**Text shown**

A Blueprint for the GOP

When the 2008 election was called for Obama, I remember thinking: maybe this will teach my party some very important lessons. You can’t nominate people, like Sarah Palin, who scare away swing voters. You can’t actively alienate every growing bloc of the American electorate—Blacks, Latinos, the youth—and you can’t depend solely on the single shrinking bloc of the electorate—Whites. And yet, four years later, I am again forced to reflect on a party that nominated the worst kind of people, like Richard Mourdock, and tried to win an election by appealing only to White people. The 2008 election, it seems, taught Republicans precious little.

At no time was this more obvious than last Tuesday. During the weeks before the election, conservatives I spoke to were confident—even hubristic—that Mitt Romney would win. But even before Tuesday, I thought that confidence was misplaced. The New York Times’s resident prognosticator, Nate Silver, had the odds of an Obama victory somewhere between 85 and 90 percent. Every non-partisan poll had the president winning the states he needed to secure a comfortable victory. Yet conservatives remained confident. The worst of the ideological conservatives criticized Nate Silver as a political plant of the “liberal media.” Even the best, from George Will to Michael Barone had constructed complex arguments for why the public polling was undercounting Romney’s strength. Whether you were an average Joe who listened to Rush on the way home from work, or an Ivy League reader of the National Review, if you were a conservative, you were likely to believe that Romney would win.

**Work instruction 1**
In the GOP blueprint text, what odds did Nate Silver give for an Obama victory?
**Work instruction 2**
Write out everything in the GOP blueprint text from "A Blueprint for" down to "Republicans precious little.", swapping "swing voters" for "undecided voters".

**Dataset section**
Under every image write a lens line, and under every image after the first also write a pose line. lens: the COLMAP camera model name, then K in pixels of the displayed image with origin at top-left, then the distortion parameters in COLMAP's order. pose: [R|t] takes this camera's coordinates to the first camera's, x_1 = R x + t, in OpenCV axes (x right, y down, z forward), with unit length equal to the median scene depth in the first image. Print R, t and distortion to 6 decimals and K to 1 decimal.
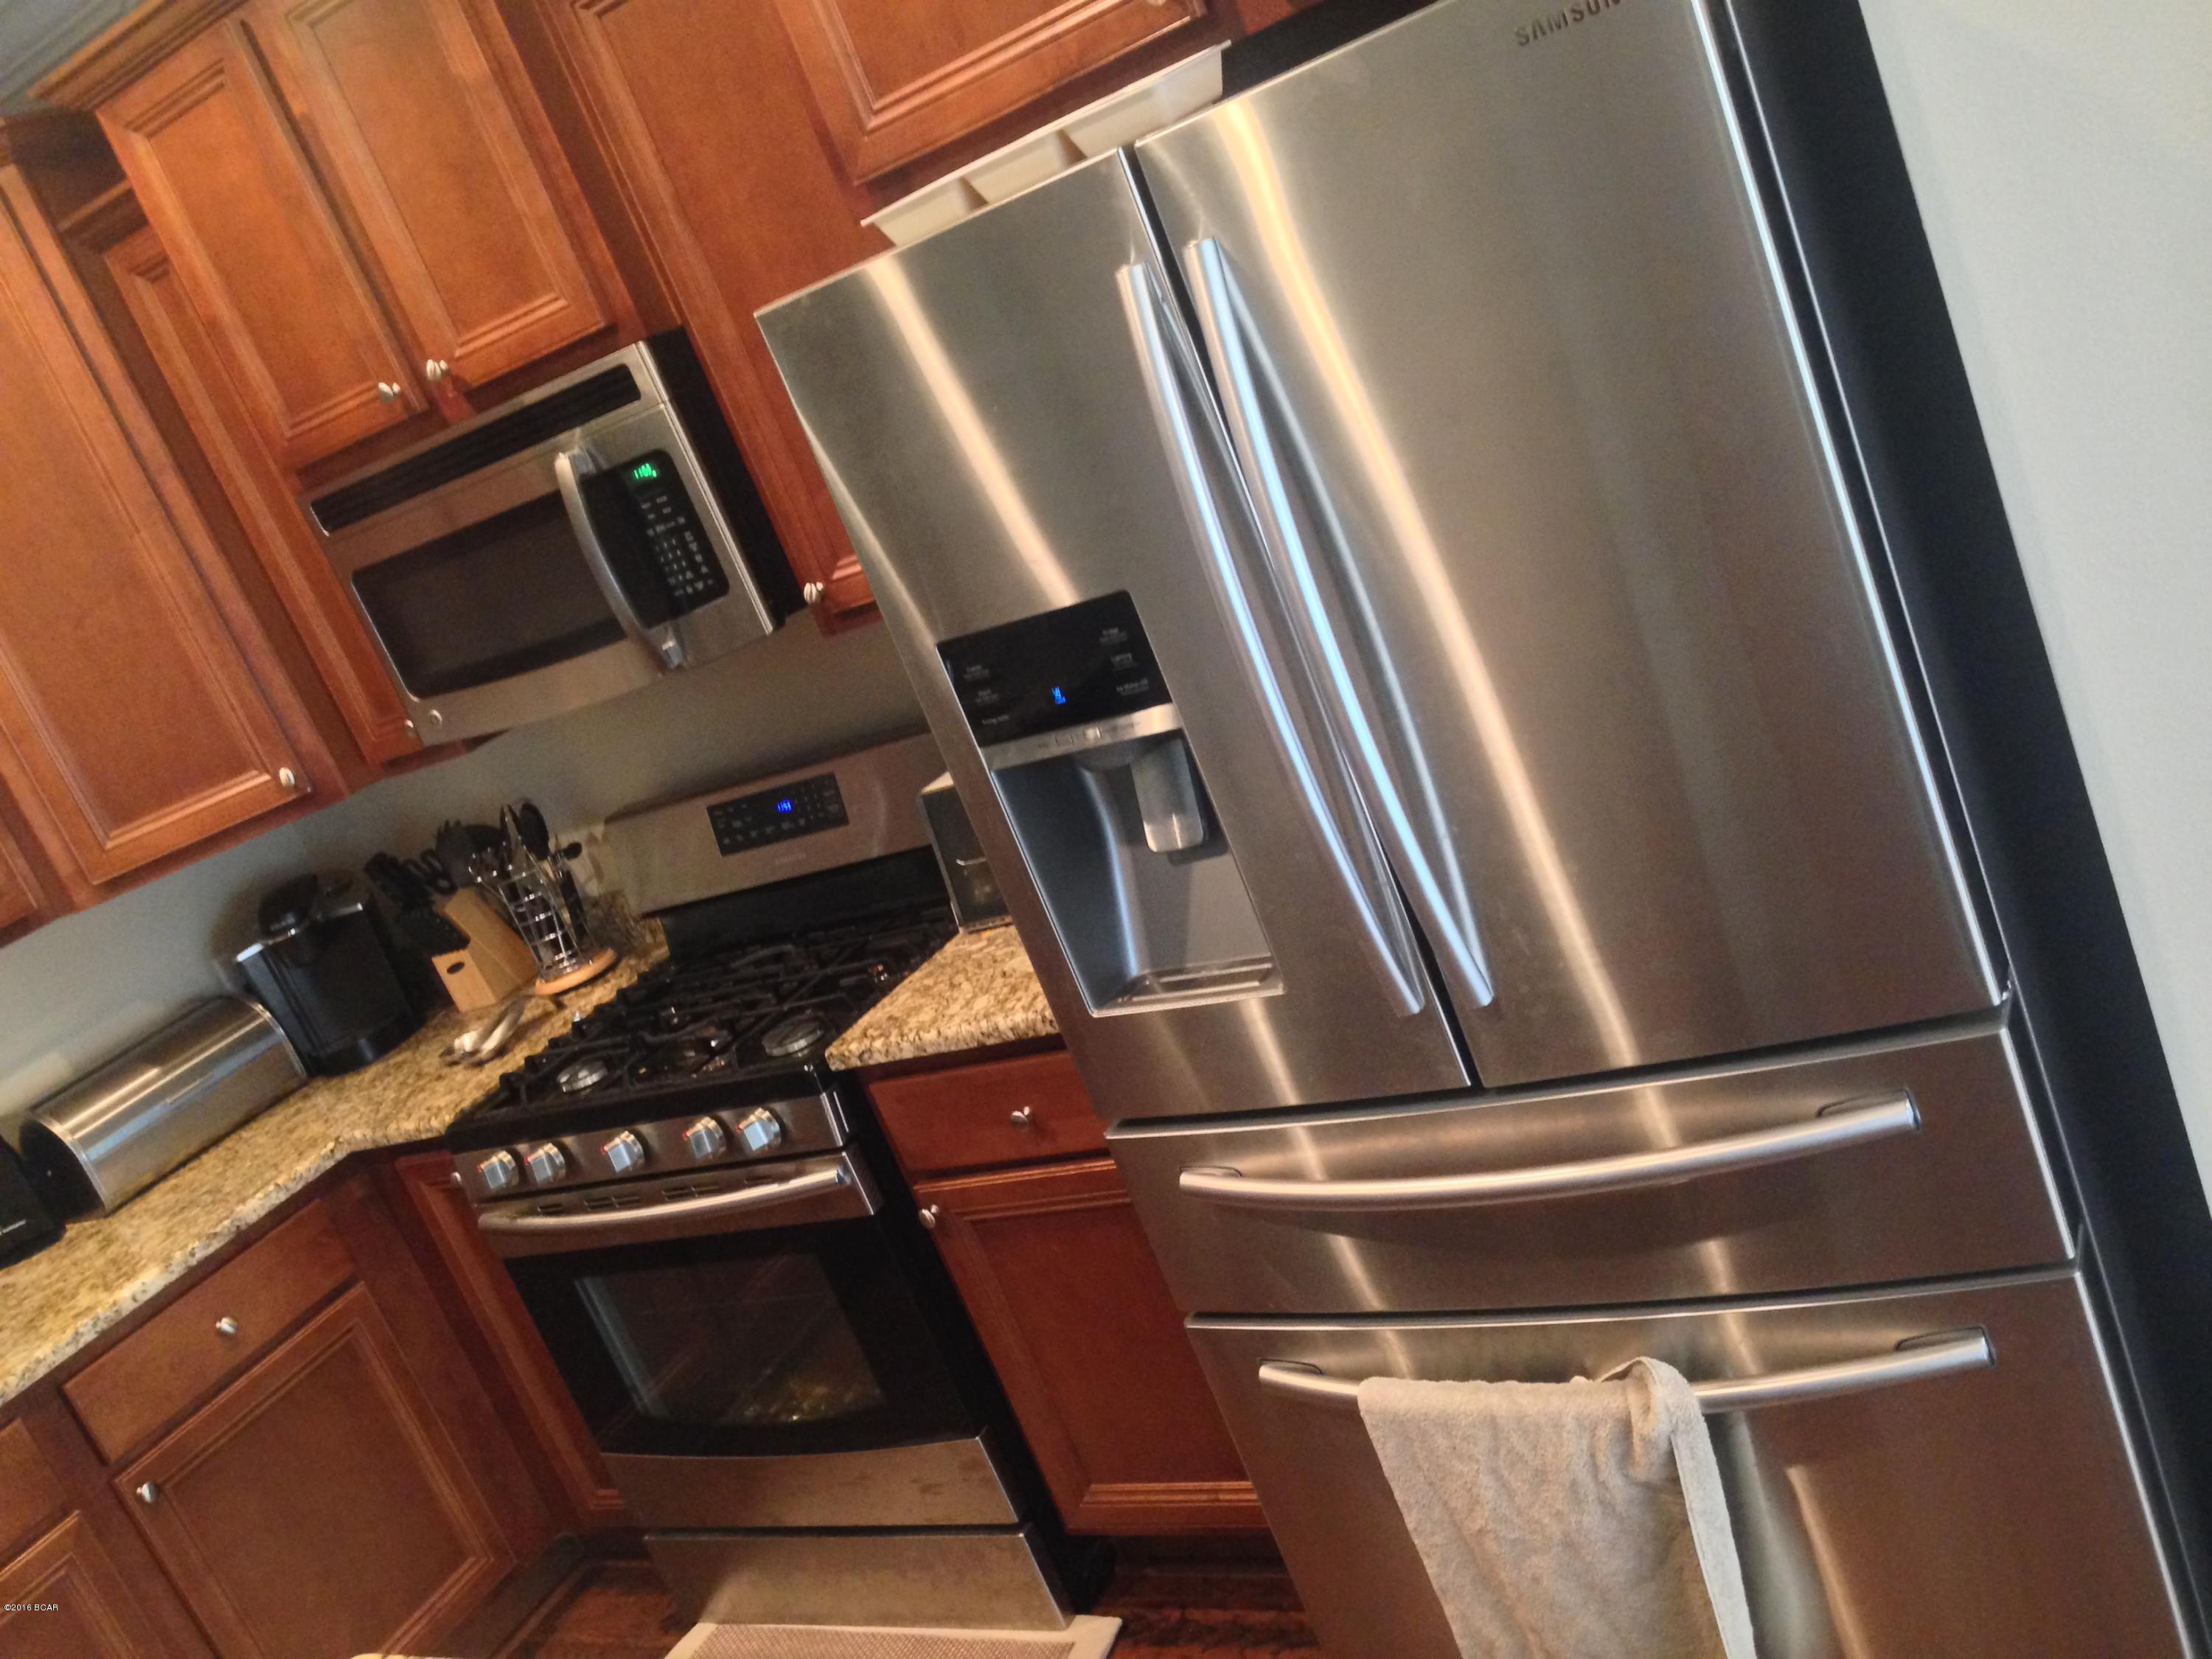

**Exercise result 1**
Somewhere between 85 and 90 percent.

**Exercise result 2**
A Blueprint for the GOP

When the 2008 election was called for Obama, I remember thinking: maybe this will teach my party some very important lessons. You can’t nominate people, like Sarah Palin, who scare away undecided voters. You can’t actively alienate every growing bloc of the American electorate—Blacks, Latinos, the youth—and you can’t depend solely on the single shrinking bloc of the electorate—Whites. And yet, four years later, I am again forced to reflect on a party that nominated the worst kind of people, like Richard Mourdock, and tried to win an election by appealing only to White people. The 2008 election, it seems, taught Republicans precious little.